Study text
As far as I know, this is the only commercial recording with Boulez conducting Ferneyhough's music:


Funerailles is given here in both "versions," so you can hear two takes on similar ideas in short succession. I'm no expert in Ferneyhough's music, but this piece seems far less densely packed than his usual. A lot of frenzied activity, for sure, but also lots of musical "space," and some fine writing for harp.
"l do not consider my music as atonal, but rather as non-tonal. I feel the unity of all keys. Atonal music by modern composers admits of no key at all, no feeling of any definite center." - Arnold Schoenberg

Mandryka

Wovon man nicht sprechen kann, darüber muss man schweigen

Old San Antone

Quote from: Mandryka on March 27, 2021, 02:28:52 AM
Long interview

https://www.youtube.com/v/kI7cpFEBwCE&t=97s&ab_channel=SamuelAndreyev

I found that one a couple of weeks ago and listened to some of it.  Was the last syllable of his name is pronounced "hoe", and not "how"?

Iota

Quote from: Old San Antone on March 27, 2021, 04:53:50 AM
Was the last syllable of his name pronounced "hoe", and not "how"?

Yes. When I first came across Ferneyhough, I assumed Ferney-huff until somebody put me right.

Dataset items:

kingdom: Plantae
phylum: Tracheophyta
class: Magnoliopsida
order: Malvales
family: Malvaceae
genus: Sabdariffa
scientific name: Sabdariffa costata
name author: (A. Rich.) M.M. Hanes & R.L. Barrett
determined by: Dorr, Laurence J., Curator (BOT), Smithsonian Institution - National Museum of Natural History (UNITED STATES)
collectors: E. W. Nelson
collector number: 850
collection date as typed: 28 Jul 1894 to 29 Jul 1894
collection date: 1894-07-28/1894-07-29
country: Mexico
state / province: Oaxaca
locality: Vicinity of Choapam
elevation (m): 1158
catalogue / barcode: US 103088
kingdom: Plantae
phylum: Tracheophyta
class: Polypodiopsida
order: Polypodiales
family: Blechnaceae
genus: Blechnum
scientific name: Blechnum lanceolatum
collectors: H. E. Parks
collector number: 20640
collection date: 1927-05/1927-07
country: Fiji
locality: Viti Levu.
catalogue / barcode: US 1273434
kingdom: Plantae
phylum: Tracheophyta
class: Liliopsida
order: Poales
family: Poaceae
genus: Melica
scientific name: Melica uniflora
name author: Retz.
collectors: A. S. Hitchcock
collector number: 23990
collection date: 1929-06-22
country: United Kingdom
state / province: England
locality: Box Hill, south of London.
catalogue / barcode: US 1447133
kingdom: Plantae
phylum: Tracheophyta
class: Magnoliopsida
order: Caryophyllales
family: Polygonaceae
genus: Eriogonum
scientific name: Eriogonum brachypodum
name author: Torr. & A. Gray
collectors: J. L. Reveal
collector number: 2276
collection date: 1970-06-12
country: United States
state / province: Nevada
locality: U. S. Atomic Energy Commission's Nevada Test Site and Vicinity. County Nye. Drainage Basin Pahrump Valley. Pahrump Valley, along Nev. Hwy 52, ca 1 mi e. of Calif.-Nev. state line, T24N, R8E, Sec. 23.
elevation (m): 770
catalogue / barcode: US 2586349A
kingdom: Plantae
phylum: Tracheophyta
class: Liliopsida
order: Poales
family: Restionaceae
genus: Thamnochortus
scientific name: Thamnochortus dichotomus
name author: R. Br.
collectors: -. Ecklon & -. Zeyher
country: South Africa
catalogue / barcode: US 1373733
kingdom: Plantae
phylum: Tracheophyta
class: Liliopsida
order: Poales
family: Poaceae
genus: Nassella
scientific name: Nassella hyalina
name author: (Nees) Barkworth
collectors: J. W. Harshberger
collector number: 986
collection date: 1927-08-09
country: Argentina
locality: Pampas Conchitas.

Assigned task
List every forum member's username that appears in the forum thread.

Exercise response
Mandryka, Old San Antone, Iota